During the shut-in time period the plunger falls through gas, liquid and then rests at bottom on the bumper spring. At the end of this time period when the surface valve opens sufficient pressure is required to build to enough magnitude to unload the accumulated liquid and conventional plunger from the bottom of the well to the surface. An industry rule-of-thumb load factor criterion is frequently used to determine at what casing pressure build, Pc, the well should be opened to unload the liquid to the surface. The best technique to predict the maximum casing build pressure, Pcmax, is to use a Foss and Gaul type model to predict the rise velocity within a range of 500-1000 feet per minute (fpm), more optimally at 750 fpm that will unload the plunger and liquid to the surface.
The modified Foss and Gaul model favorably predicts a required casing operating pressure to bring the plunger and liquid to the surface at a specified average rise velocity. Using the modified model will allow an operator to determine the maximum shut-in casing pressure a plunger lifted well should be allowed to build before opening the valve and safely bring the plunger to the surface.

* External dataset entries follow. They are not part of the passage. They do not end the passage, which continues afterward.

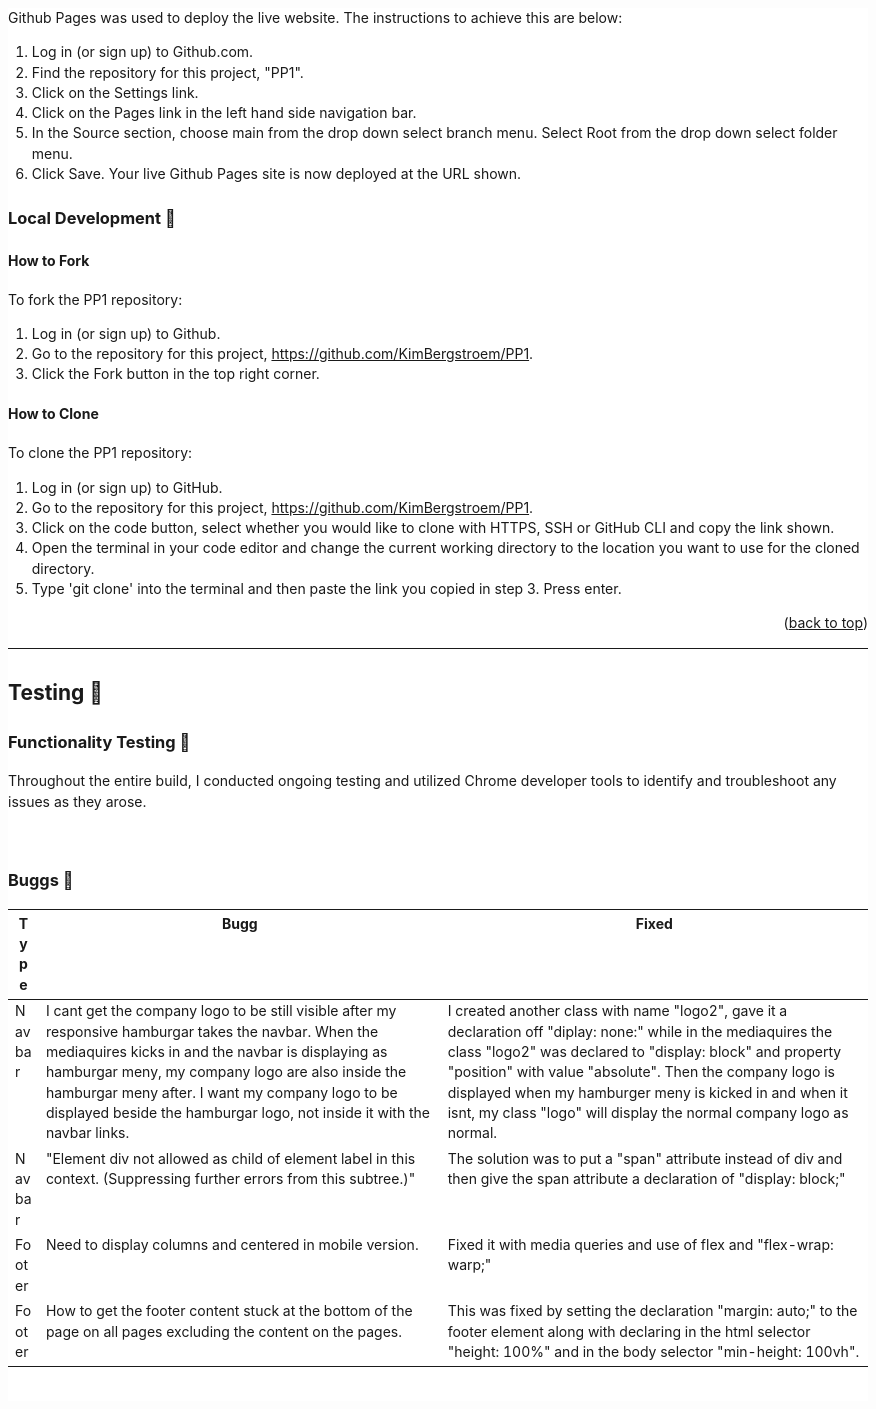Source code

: Github Pages was used to deploy the live website. The instructions to achieve this are below:

1. Log in (or sign up) to Github.com.
2. Find the repository for this project, "PP1".
3. Click on the Settings link.
4. Click on the Pages link in the left hand side navigation bar.
5. In the Source section, choose main from the drop down select branch menu. Select Root from the drop down select folder menu.
6. Click Save. Your live Github Pages site is now deployed at the URL shown.


### Local Development 🔻

#### How to Fork

To fork the PP1 repository:

1. Log in (or sign up) to Github.
2. Go to the repository for this project, https://github.com/KimBergstroem/PP1.
3. Click the Fork button in the top right corner.

#### How to Clone

To clone the PP1 repository:

1. Log in (or sign up) to GitHub.
2. Go to the repository for this project, https://github.com/KimBergstroem/PP1.
3. Click on the code button, select whether you would like to clone with HTTPS, SSH or GitHub CLI and copy the link shown.
4. Open the terminal in your code editor and change the current working directory to the location you want to use for the cloned directory.
5. Type 'git clone' into the terminal and then paste the link you copied in step 3. Press enter.

<p align="right">(<a href="readme-top">back to top</a>)</p>

--- 


## Testing 🔴

### Functionality Testing 🔻

Throughout the entire build, I conducted ongoing testing and utilized Chrome developer tools to identify and troubleshoot any issues as they arose.

<br>

### Buggs 🔻

| Type   | Bugg                                                                                                                                                                                                                                                                                                                                           | Fixed                                                                                                                                                                                                                                                                                                                                                                    |
|--------|------------------------------------------------------------------------------------------------------------------------------------------------------------------------------------------------------------------------------------------------------------------------------------------------------------------------------------------------|--------------------------------------------------------------------------------------------------------------------------------------------------------------------------------------------------------------------------------------------------------------------------------------------------------------------------------------------------------------------------|
| Navbar | I cant get the company logo to be still visible after my responsive hamburgar takes the navbar. When the mediaquires kicks in and the navbar is displaying as hamburgar meny, my company logo are also inside the hamburgar meny after. I want my company logo to be displayed beside the hamburgar logo, not inside it with the navbar links. | I created another class with name "logo2", gave it a declaration off "diplay: none:" while in the mediaquires the class "logo2" was declared to "display: block" and property "position" with value "absolute". Then the company logo is displayed when my hamburger meny is kicked in and when it isnt, my class "logo" will display the normal company logo as normal. |
| Navbar | "Element div not allowed as child of element label in this context. (Suppressing further errors from this subtree.)"                                                                                                                                                                                                                           | The solution was to put a "span" attribute instead of div and then give the span attribute a declaration of "display: block;"                                                                                                                                                                                                                                            |
| Footer | Need to display columns and centered in mobile version.                                                                                                                                                                                                                                                                                        | Fixed it with media queries and use of flex and "flex-wrap: warp;"                                                                                                                                                                                                                                                                                                       |
| Footer | How to get the footer content stuck at the bottom of the page on all pages excluding the content on the pages.                                                                                                                                                                                                                                 | This was fixed by setting the declaration "margin: auto;" to the footer element along with declaring in the html selector "height: 100%" and in the body selector "min-height: 100vh".                                                                                                                                                                                   |
<br>
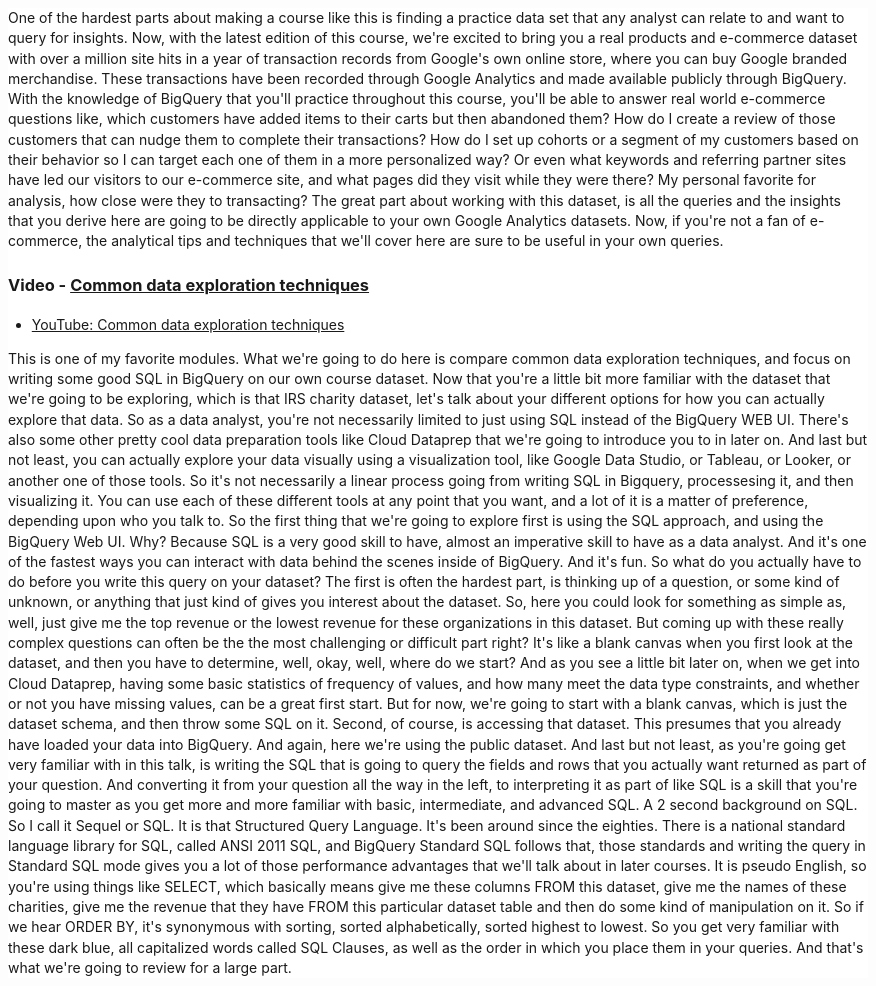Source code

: One of the hardest parts about making a course like this is finding a practice data set that any analyst can relate to and want to query for insights. Now, with the latest edition of this course, we're excited to bring you a real products and e-commerce dataset with over a million site hits in a year of transaction records from Google's own online store, where you can buy Google branded merchandise. These transactions have been recorded through Google Analytics and made available publicly through BigQuery. With the knowledge of BigQuery that you'll practice throughout this course, you'll be able to answer real world e-commerce questions like, which customers have added items to their carts but then abandoned them? How do I create a review of those customers that can nudge them to complete their transactions? How do I set up cohorts or a segment of my customers based on their behavior so I can target each one of them in a more personalized way? Or even what keywords and referring partner sites have led our visitors to our e-commerce site, and what pages did they visit while they were there? My personal favorite for analysis, how close were they to transacting? The great part about working with this dataset, is all the queries and the insights that you derive here are going to be directly applicable to your own Google Analytics datasets. Now, if you're not a fan of e-commerce, the analytical tips and techniques that we'll cover here are sure to be useful in your own queries.

### Video - [Common data exploration techniques](https://www.cloudskillsboost.google/course_templates/506/video/375124)

* [YouTube: Common data exploration techniques](https://www.youtube.com/watch?v=v2PmcNhpdsI)

This is one of my favorite modules. What we're going to do here is compare common data exploration techniques, and focus on writing some good SQL in BigQuery on our own course dataset. Now that you're a little bit more familiar with the dataset that we're going to be exploring, which is that IRS charity dataset, let's talk about your different options for how you can actually explore that data. So as a data analyst, you're not necessarily limited to just using SQL instead of the BigQuery WEB UI. There's also some other pretty cool data preparation tools like Cloud Dataprep that we're going to introduce you to in later on. And last but not least, you can actually explore your data visually using a visualization tool, like Google Data Studio, or Tableau, or Looker, or another one of those tools. So it's not necessarily a linear process going from writing SQL in Bigquery, processesing it, and then visualizing it. You can use each of these different tools at any point that you want, and a lot of it is a matter of preference, depending upon who you talk to. So the first thing that we're going to explore first is using the SQL approach, and using the BigQuery Web UI. Why? Because SQL is a very good skill to have, almost an imperative skill to have as a data analyst. And it's one of the fastest ways you can interact with data behind the scenes inside of BigQuery. And it's fun. So what do you actually have to do before you write this query on your dataset? The first is often the hardest part, is thinking up of a question, or some kind of unknown, or anything that just kind of gives you interest about the dataset. So, here you could look for something as simple as, well, just give me the top revenue or the lowest revenue for these organizations in this dataset. But coming up with these really complex questions can often be the the most challenging or difficult part right? It's like a blank canvas when you first look at the dataset, and then you have to determine, well, okay, well, where do we start? And as you see a little bit later on, when we get into Cloud Dataprep, having some basic statistics of frequency of values, and how many meet the data type constraints, and whether or not you have missing values, can be a great first start. But for now, we're going to start with a blank canvas, which is just the dataset schema, and then throw some SQL on it. Second, of course, is accessing that dataset. This presumes that you already have loaded your data into BigQuery. And again, here we're using the public dataset. And last but not least, as you're going get very familiar with in this talk, is writing the SQL that is going to query the fields and rows that you actually want returned as part of your question. And converting it from your question all the way in the left, to interpreting it as part of like SQL is a skill that you're going to master as you get more and more familiar with basic, intermediate, and advanced SQL. A 2 second background on SQL. So I call it Sequel or SQL. It is that Structured Query Language. It's been around since the eighties. There is a national standard language library for SQL, called ANSI 2011 SQL, and BigQuery Standard SQL follows that, those standards and writing the query in Standard SQL mode gives you a lot of those performance advantages that we'll talk about in later courses. It is pseudo English, so you're using things like SELECT, which basically means give me these columns FROM this dataset, give me the names of these charities, give me the revenue that they have FROM this particular dataset table and then do some kind of manipulation on it. So if we hear ORDER BY, it's synonymous with sorting, sorted alphabetically, sorted highest to lowest. So you get very familiar with these dark blue, all capitalized words called SQL Clauses, as well as the order in which you place them in your queries. And that's what we're going to review for a large part.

The most common form of plunger lift is the conventional plunger lift method. This method includes an after-flow production time period with the plunger held at the surface. During the latter time of the production period, or when liquids are sensed to be accumulating in tubing of the well. The well is shut in for a period of time required for the plunger to fall through gas, through accumulated liquids, plus an additional time where the plunger will rest on the bottom hole bumper spring. The well is then opened to begin the unloading period and the plunger with liquids above, rises to the surface, delivers the liquid slug and then the production period begins again with the plunger held by differential pressure at the surface. Another form of plunger lift is continuous flow or a quick drop plunger cycle with minimum shut-in time. The type of plunger that opens to allow gas to pass through the plunger during the fall is not discussed in the paper. The emphasis of this paper is a model (compared to field data) to predict, during shut-in, when the casing operating pressure has reached a value of pressure that will bring the plunger and liquid slug up the well at a desired average velocity of rise. The desired velocity of rise, from industry experience, is 500-1000 fpm with be best value being 700-800 fpm average rise velocity. This paper presents a modified Foss and Gaul model to determine how casing operating build up pressure relates to average rise velocity of the plunger and liquid slug.